Signing Long Term Solar Power Contracts in a Falling Price Market

SOURCE: California Energy Commission

“The PPA unnecessarily saddles ratepayers with extraordinary above-market costs — $1.25 billion. We could probably get almost 500 megawatts of renewable energy for the price we’re paying for this 250 megawatts.”—CPUC Commissioner Mike Florio.

That was the essence of Commissioner Florio’s pique in voting no on the approval of a purchase power agreement between PG&E and a solar power producer.   We are seeing more of this show up as the cumulative cost of meeting California’s 33% renewable Portfolio Standard by 2020 piles up.

As far back as 2009 the CPUC staff said that by 2020 consumers’ rates statewide would go up by 28 percent overall with about one-third of that price hike caused by the renewable portfolio standards so it was good for Commissioner Florio to raise questions.   The CPUC ultimately voted 4-1 to approve PG&E’s 25-year contract with the solar thermal project with Commissioner Mike Florio voting against it.  But there is another issue the Commissioner may be worried about.

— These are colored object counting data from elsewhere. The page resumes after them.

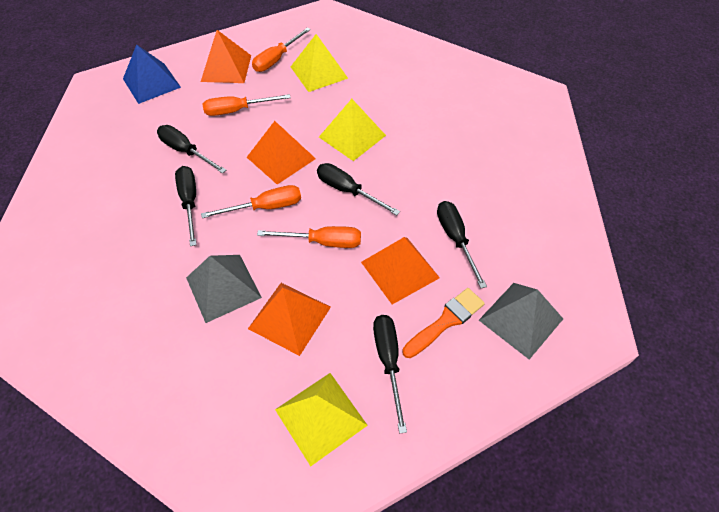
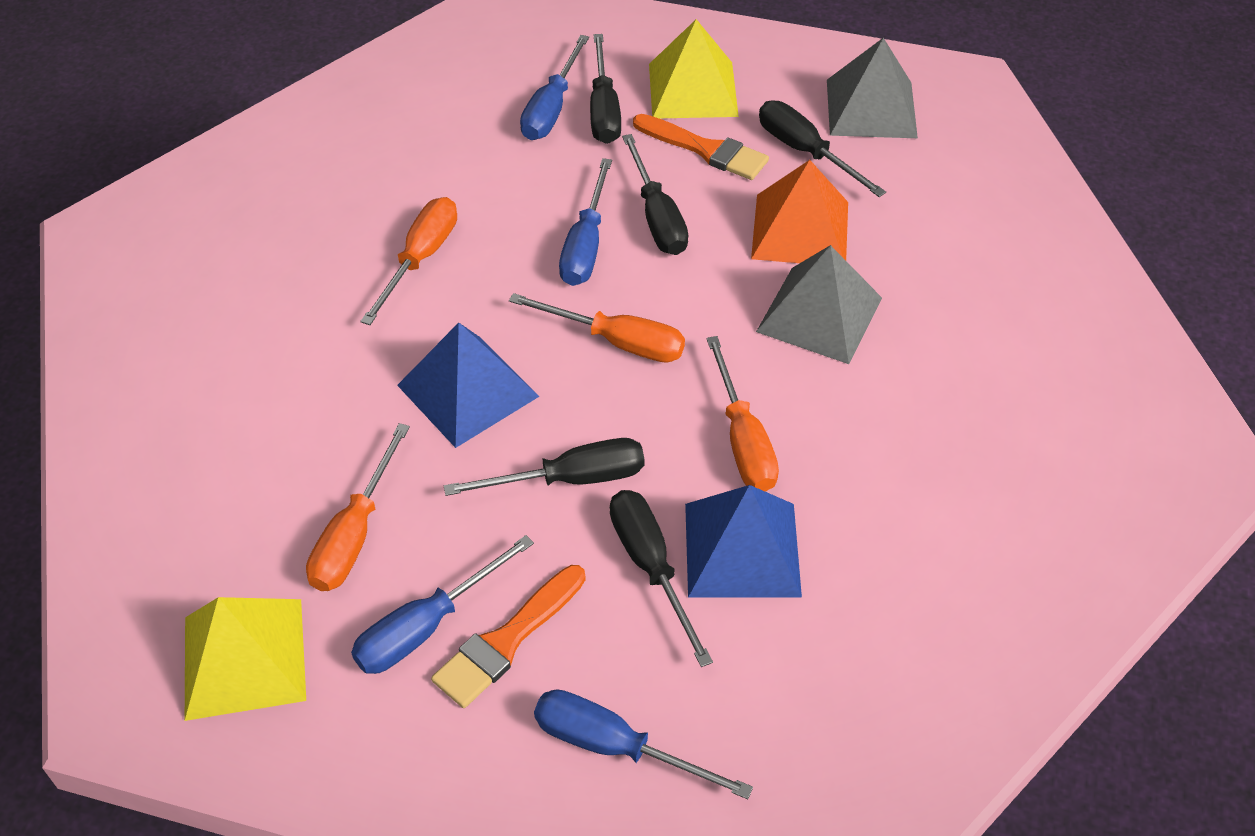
blue pyramid: 1 -> 2
blue screwdriver: 0 -> 4
orange brush: 1 -> 2
orange pyramid: 4 -> 1
yellow pyramid: 3 -> 2

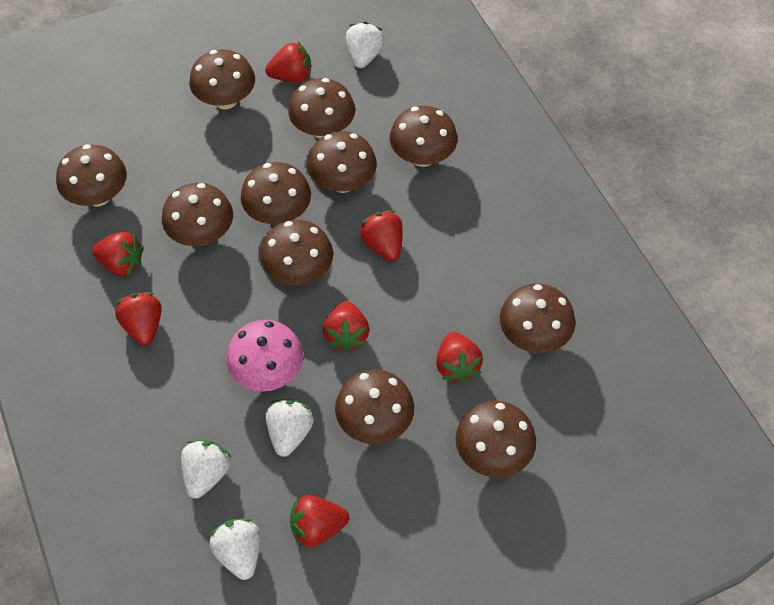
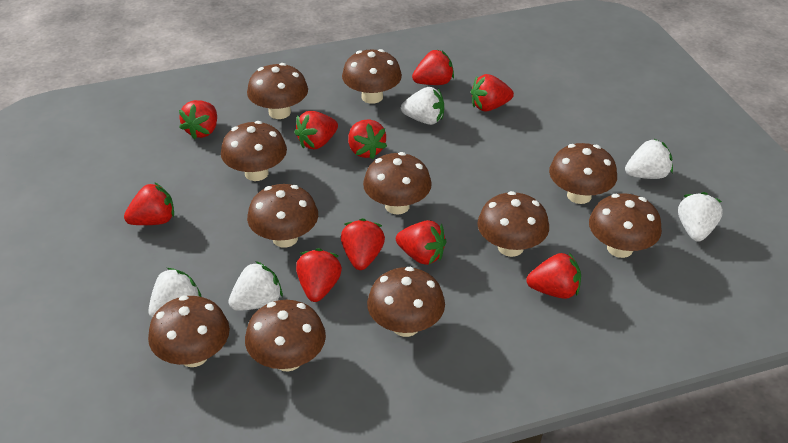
pink mushroom: 1 -> 0
red strawberry: 7 -> 10
white strawberry: 4 -> 5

Over the past year the California Energy Commission, the state’s power siting authority, approved nine utility-scale solar thermal power plants in California’s Mojave and Colorado deserts. These utility-scale solar thermal projects are a different technology than the smaller, cheaper photovoltaic solar panels you see on rooftops.

The market has an oversupply of solar PV panels and panel prices have dropped nearly 50% over the last year. But the utilities and the CPUC keep signing long term contracts in order to assure that the 33% RPS targets will be met.

That lure of cheap PV prices has resulted in abrupt changes in five of the nine solar thermal projects from utility-scale solar thermal to cheaper solar PV technologies at the Beacon, Blythe, Calico, Imperial Valley and Palen projects.  The same thing is happening in Arizona, Nevada and other states.

The benefit for the developers is that the solar PV projects are MUCH EASIER to get approved so they are faster.   The problem is the pricing on the long term contracts ends up in many cases being above market since the prices for PV panels are falling rapidly.   Swapping out the newest solar thermal technology for the cheaper commoditized solar PV technology saves the developer money on the equipment but the remote location of the plants far from load centers requires costly transmission and other infrastructure not typically associated with rooftop projects.  That is why Commission Florio said in voting against the contract that it would be better for ratepayer if the commission paid the develop the $7o million spent on the project to date and cancelled it instead of approving a long term contract that totals $125 billion above market prices.